Posted By: tsuwm Re: Self-authentication? - 03/12/08 04:05 AM
this word of the day??

the worthless word for the day is: axiopisty

[fr. Gk axio-pistos < axios, worthy + pistos,
to be trusted] /aks ee AH pih stee/
obs. rare : the quality that makes something believable: trustworthiness

"She does not only attribute to their sacred authors
the axiopisty, a credibility fully merited, but also
the autopisty; that is to say a right to be believed
independently of their circumstances or of their
personal qualities..."
- Louis Gaussen, Theopneusty (1844)

"How can you not suspect the axiopisty of someone
who has been convicted of a white-collar crime?"
- New Straits Times, (Kuala Lumpur) July 1, 1996

bonus: autopisty - self-authentication

-tsuwm
http://home.comcast.net/~wwftd
Posted By: latishya Re: Self-authentication? - 03/12/08 04:06 AM
that's the one. Do you get it too?
Posted By: tsuwm Re: Self-authentication? - 03/12/08 04:09 AM
get it? I am it.

in any case, the quote contrasts the two words nicely.

-tsuwm
Posted By: latishya Re: Self-authentication? - 03/12/08 04:11 AM
Originally Posted By: tsuwm
get it? I am it.

in any case, the quote contrasts to the words nicely.

-tsuwm


Sorry! I guess that makes you the one to ask then
Posted By: tsuwm Re: Self-authentication? - 03/12/08 04:19 AM
by the way, Theopneusty can be defined as 'divine inspiration,' and that's what Gaussen is writing about - she's saying the writers (of the Holy Scriptures) are not only trustworthy, but that their writing is credible in itself.

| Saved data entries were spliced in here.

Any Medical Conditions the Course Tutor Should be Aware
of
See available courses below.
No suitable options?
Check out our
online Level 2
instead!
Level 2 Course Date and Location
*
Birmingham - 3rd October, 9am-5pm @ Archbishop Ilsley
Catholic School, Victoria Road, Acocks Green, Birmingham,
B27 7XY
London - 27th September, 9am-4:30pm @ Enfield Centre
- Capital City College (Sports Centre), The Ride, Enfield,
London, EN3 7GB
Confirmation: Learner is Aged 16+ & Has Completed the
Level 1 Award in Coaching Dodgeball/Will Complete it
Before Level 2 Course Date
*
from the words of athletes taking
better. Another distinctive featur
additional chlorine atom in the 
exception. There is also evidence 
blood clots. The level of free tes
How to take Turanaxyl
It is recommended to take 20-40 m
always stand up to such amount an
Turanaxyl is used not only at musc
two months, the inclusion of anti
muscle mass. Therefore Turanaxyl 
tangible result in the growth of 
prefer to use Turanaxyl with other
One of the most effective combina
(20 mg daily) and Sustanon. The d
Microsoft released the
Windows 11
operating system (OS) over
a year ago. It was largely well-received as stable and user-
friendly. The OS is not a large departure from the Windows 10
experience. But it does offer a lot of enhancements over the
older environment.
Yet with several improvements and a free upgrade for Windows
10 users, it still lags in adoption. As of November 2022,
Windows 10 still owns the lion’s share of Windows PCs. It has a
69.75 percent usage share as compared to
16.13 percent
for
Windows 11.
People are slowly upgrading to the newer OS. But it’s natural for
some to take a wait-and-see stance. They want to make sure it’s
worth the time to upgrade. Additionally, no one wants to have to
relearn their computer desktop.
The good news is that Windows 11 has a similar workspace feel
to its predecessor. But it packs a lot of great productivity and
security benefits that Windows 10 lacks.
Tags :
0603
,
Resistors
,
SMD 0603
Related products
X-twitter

-joe (I don't buy 'em, I just 'splain 'em) friday
Posted By: Jackie Re: Self-authentication? - 03/12/08 02:24 PM
Wow, and you're psychic too: from the first post I'd been planning to ask what Theopneusty was.
Posted By: Sparteye Re: Self-authentication? - 03/12/08 05:13 PM
In the law, self-authentication refers to evidence which is authenticated by its own contents rather than through testimony or other evidence.

For example, under the Michigan Rules of Evidence, in a trial in which the condition of an intersection is at issue, a photograph of the intersection can be valuable evidence, but to admit the photo, somebody must testify that the photo is what it purports to be: a photograph of the intersection. Often, the person authenticating the photo will be the person who took the photo. But there is a list of items that don't require such supportive testimony, including certain public documents under seal, certified copies of public records, official publications, newspapers and periodicals, and commercial papers. A certified copy of somebody's driving record, including that his license has been suspended, can be presented as evidence of the driver's status without the need for somebody from the driver's license office to come and testify to the record.

That driver shouldda stopped at that intersection stop sign.